The book, which Mr. Rosenthal said was bought in an “informal auction” for more than $100,000, will be based on a partial manuscript that is “chock-filled with anecdotes.”
It should be. Mr. Shrum already exists in a cloud of anecdotes, told and retold during last year’s campaign as he kept himself off cable television and out of the give-and-take between surrogates for Mr. Bush and Mr. Kerry. He’s a cheerfully eccentric figure in an increasingly buttoned-down and professionalized business. There’s his legendary resignation from Mr. Carter’s campaign: “Governor Carter, I have decided that in light of my own convictions and in fairness to you, I should leave the campaign without delay. I don’t believe you stand for anything other than yourself.” He has a lucky scarf that he reportedly regrets not wearing to Al Gore’s Nashville headquarters in 2000. He and his wife, the writer Marylouise Oates, have a wide circle of well-placed friends. He’s a master of internal campaign fights, and his successful battle for control of the Kerry campaign became the stuff of political legend.

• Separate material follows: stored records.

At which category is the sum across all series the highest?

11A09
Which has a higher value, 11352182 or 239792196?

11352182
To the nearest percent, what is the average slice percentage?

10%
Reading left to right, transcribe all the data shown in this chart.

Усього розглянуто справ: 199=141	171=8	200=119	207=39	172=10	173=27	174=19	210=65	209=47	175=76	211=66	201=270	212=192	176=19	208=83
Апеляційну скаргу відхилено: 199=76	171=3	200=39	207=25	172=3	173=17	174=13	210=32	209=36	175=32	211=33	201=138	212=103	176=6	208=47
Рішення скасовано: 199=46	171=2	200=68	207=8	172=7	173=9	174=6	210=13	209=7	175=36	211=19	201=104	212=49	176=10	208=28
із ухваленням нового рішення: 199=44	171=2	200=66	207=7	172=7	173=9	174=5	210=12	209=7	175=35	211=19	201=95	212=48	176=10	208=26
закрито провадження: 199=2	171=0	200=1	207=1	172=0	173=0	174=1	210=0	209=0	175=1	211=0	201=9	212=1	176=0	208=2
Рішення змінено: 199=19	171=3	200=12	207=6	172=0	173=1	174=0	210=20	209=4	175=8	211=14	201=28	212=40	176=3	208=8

“He knows more about the past and thought processes than anyone I know in politics,” said Leo Hindery, a Democratic fund-raiser and friend. “He tells great stories, but he’s never written it down.”
Though Mr. Shrum wouldn’t discuss the contents of his forthcoming book, his thoughts these days are on the potential for Democrats to seize the initiative in national politics.
“There’s no question that ultimately it is unsustainable to say that the war [in Iraq] was a mistake, but somehow or other we should protract it indefinitely,” he said of an issue whose treatment by the Kerry campaign remains controversial in Democratic Party circles.
“The solution for us isn’t slogans; the solution for us is to stand up for what we believe,” he said. “If we’re not willing to stand up against a President with a 35 percent approval rating, when can we stand up?”
Mr. Shrum, though he has said that he’s through with his political consulting business, isn’t entirely out of the game. He was a close, informal advisor to Jon Corzine in his successful run for Governor of New Jersey this year.
“I find the way most of the press reads this to be extraordinary,” he said of the New Jersey contest, and of the decision by the Republican candidate, Doug Forrester, to run a television ad with a harsh quote from Mr. Corzine’s ex-wife.
“The press kept writing that the race was closing. If you actually thought you were closing in a race and had a chance to win, would you really run that ad? Would you throw a Hail Mary?” he asked. “The media that denounces negative advertising fell in love with it. Then they say how regrettable this all is.”
Mr. Shrum also wasn’t buying Mr. Forrester’s contention that the association with an unpopular President cost him the race.
“I read these things in the paper, like Forrester’s crybaby act blaming Bush—when, in fact, Forrester had, in all of the private data that I saw, a net negative in terms of his personal favorability. He wasn’t much better off than Bush, and they knew it, and that’s why [Forrester] was never in his [own] ads.”
Mr. Shrum is also a New Yorker now. He recently took a post at New York University’s Wagner School, and he and Ms. Oates occupy faculty housing on West 15th Street, where Ms. Oates’ voice on the answering machine informs callers, “We’re in a New York state of mind.”
And the Democratic loyalist seems a fairly contented citizen of Bloom-Burg, though he is not registered to vote here, and though he said before the election that Mr. Ferrer’s best shot at winning was to link Mr. Bloomberg with Mr. Bush.
“He’s clearly been an effective Mayor,” Mr. Shrum said. “It’s hard to make that case [i.e., that Mr. Bloomberg is a Republican] when the biggest ideas Bloomberg advanced were fundamentally Democratic ideas: government responsibility for dealing with the housing problem, for example. This is somebody who, when he faced a fiscal crisis, raised taxes.”